Australia’s business regulator says it will take no action on a complaint made against the manufacturers of hot-air hand dryers used in male public toilets.
In May this year Brisbane man Gus Crotum (pictured) lodged a complaint with the Australian Competition and Consumer Commission citing 637 instances over three months when a hot-air dryer in a male public toilet did not work.
“For years I have been using public dunnies to have a leak or, on the odd occasion, drop a few bombs on Baghdad,” Mr Crotum told The Bug.
“Previously these so-called ‘conveniences’ had dispensers on their walls offering paper towels for drying your hands after you washed them. We can all remember the bin overflowing with the crumpled sheets.
“But because of concerns about cutting trees down, they then brought in those ‘endless’ cloth dispensers; you know, the ones on a loop that started out whitish and smelled of disinfectant and were black and just smelly by the end of a day, especially when really tall blokes thought that was where you wiped your arse. Foreign visitors, mainly. Tall Scandinavians, I believe.
“Now, of course, almost every male toilet has an electric-powered air blower. I’m told these hot-air dryers were never a permanent feature in female loos after too many women tried to dry their, you know, lady bits on them. Foreign visitors, mainly. Tall Scandinavians, I believe.
“The trouble is the hot hair hand dryers invariably don’t work.

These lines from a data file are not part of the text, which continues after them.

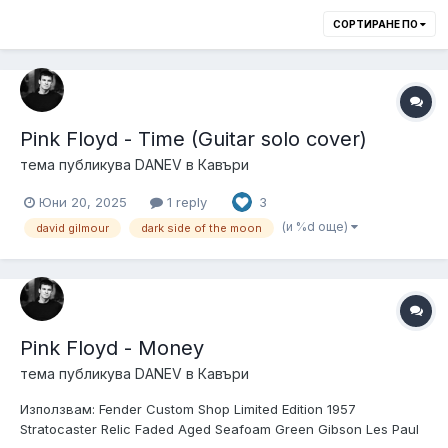
СОРТИРАНЕ ПО
Pink Floyd - Time (Guitar solo cover)
тема публикува
DANEV
в
Кавъри
Юни 20, 2025
1 reply
3
(и %d още)
david gilmour
dark side of the moon
Pink Floyd - Money
тема публикува
DANEV
в
Кавъри
Използвам: Fender Custom Shop Limited Edition 1957
Stratocaster Relic Faded Aged Seafoam Green Gibson Les Paul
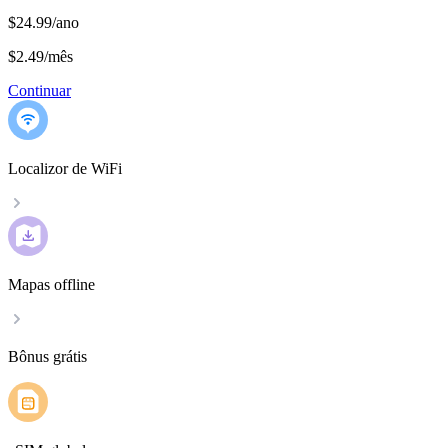
$24.99/ano
$2.49
/
mês
Continuar
Localizor de WiFi
Mapas offline
Bônus grátis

I can’t count the times I’ve spent standing in front of one hitting its big round button to no effect, or madly waving my hands underneath its nozzle waiting in vain for it to start.
“I got so fed up that I decided I would start counting and I began keeping records of when and where one of those useless machines didn’t work.
“Not only that, I started to investigate the machines myself and was shocked at what I found. As I suspected, all of these machines are just a shell with no heater or fan and are not even connected to the power supply. They are just a branded metal shell fixed to a wall for show.
“In addition, research I undertook found that one major overseas supplier of the machines even markets a model with a permanent ‘out of order’ sign attached.
“After I found all this, I lodged a complaint with the ACCC because I figured it was a consumer issue. If someone offers you the use of a product or service, like a hand dryer, and it doesn’t work they should be held accountable.”
Mr Crotum said he was bewildered when the ACCC responded to his complaint saying no action would be taken.
“I really don’t know what my next step might be,” he said. “Aren’t there consumer laws about products being fit for purpose and items meeting reasonable expectations of consumers?”
A spokesperson for the ACCC told The Bug Mr Crotum’s case was closed and would not be revisited.
The Bug asked the spokesperson if the commission’s decision was influenced by the fact the air blowers were offered as a free service in public toilets and because consumers like Mr Crotum did not pay, they could not claim they had been misled or sustained any form of loss.
“No, that’s not it,” the spokesperson said, “we just couldn’t give a shit.”